The impact of rising NPAs is seen on the micro level as well as the macroeconomic level on the nation as a whole. Some of the immediate and long-term impacts of the rise in the NPAs are highlighted below.

  1. The direct impact of the NPAs is in the banking sector as they do not have enough lending capacity to fund new projects. 
  2. Banks have to charge a higher interest margin to their customers to meet their profit margins.
  3. Loss of employment opportunities due to closure of businesses that cannot repay their loans.
  4. The bad health of the banking sector directly impacts the earning potential of its shareholders and in PSU banks it directly means less revenue for the government. It will translate into less available resources for infrastructure and social-political causes. 
  5. The rising cases of NPAs increase the burden on the judiciary system of the country. 
  6. NPAs will result in lower credit scores for the borrower and damage their brand value or goodwill.

Example of NPA

Let’s take a look at the gross non-performing asset value of HDFC Bank from financial year 2017 to 2022 –

Source –


The rising NPAs are one of the most severe blots for an economy as it damages the potential of the country to get on a fast track for development. The government has recently announced that it has been able to collectively get back or receiver bad loans with Rs. 8.6 lakh crores over 8 financial years. While this is a huge achievement for the country, there is still a long way to go. To tackle this problem the government has to take many measures that prima facie include the disbursal of loans and advances in a more efficient manner and at the same time increase forensic audits of the borrowers to identify hidden NPAs. The need of the hour is to tighten the lending norms as well as develop skills and techniques to identify potential defaulters thereby taking immediate remedial measures. 


1. What are some of the measures taken by the Government or RBI to curb NPAs?

Some of the measures taken by the Government or RBI to curb the NPAs and the losses arising from them are by developing various Acts and legislations from time to time. These include
-Lok Adalats -2001
-Comprehensive Settlement – 2001
-SARFAESI Act – 2002
-Asset Reconstruction Companies (ARC)
-Corporate Debt Restructuring – 2005
-Debt recovery Tribunal – 2013
-5:25 Rule – 2014
-Joint Lenders Forum – 2014
-Mission Indradhanush – 2015
-Strategic Debt Restructuring – 2015
-Asset Quality Review – 2015
-Insolvency and Bankruptcy Code – 2016

2. How does India fare in NPAs when compared to other emerging markets?

The NPA situation in India is the worst when compared to other emerging markets in BRICS like China, Brazil, Russia, and South Africa.

3. What are Gross NPA and NET NPA?

Gross NPA refers to the total amount of NPAs without deducting any provisions while the Net NPA amount refers to the actual NPA amount after the provisions are reduced from the gross NPA amount.

4. Are bank mergers an effective solution to tackle the NPA issue?

There recently have been many cases of bank mergers as a measure to reduce the overall NPAs and the burden on the individual banks. However, this is a mere restructuring of the accounts and not solving the underlying issue of NPAs. Hence, this cannot be treated as a permanent solution to tackle the increasing NPA issue in the country.

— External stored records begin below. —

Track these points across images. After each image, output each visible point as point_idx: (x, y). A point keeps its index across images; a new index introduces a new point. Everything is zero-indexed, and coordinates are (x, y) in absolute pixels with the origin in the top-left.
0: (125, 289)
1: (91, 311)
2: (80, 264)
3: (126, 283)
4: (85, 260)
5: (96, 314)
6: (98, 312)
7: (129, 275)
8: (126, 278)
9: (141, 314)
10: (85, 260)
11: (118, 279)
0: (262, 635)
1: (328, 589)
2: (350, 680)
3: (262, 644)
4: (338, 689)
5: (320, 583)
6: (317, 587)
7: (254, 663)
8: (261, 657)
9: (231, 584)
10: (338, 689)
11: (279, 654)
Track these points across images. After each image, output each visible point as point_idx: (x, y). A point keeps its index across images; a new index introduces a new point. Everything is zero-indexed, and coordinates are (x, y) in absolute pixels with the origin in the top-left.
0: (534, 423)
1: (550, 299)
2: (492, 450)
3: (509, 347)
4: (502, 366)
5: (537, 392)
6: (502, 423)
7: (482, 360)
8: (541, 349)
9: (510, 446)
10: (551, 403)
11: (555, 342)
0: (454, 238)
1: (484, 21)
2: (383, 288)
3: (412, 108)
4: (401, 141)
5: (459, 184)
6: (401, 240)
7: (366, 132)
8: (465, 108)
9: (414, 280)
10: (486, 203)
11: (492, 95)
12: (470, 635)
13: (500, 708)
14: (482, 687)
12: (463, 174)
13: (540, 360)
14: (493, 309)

5. What are the 4Cs that banks need to look out for before extending any loans or advances?

The 4Cs that banks need to look out for before extending any loans or advances are,
Character of the borrower and the intention of repaying the loan
-Collateral provided has to be adequate and loan disbursed should be keeping in mind the loan to value ratio
-Capacity of the borrower to repay the loans by evaluating the current and future revenue projections.
-Conditions of the industry and other factors like the market and environment as well as the relative position of the borrower in the industry.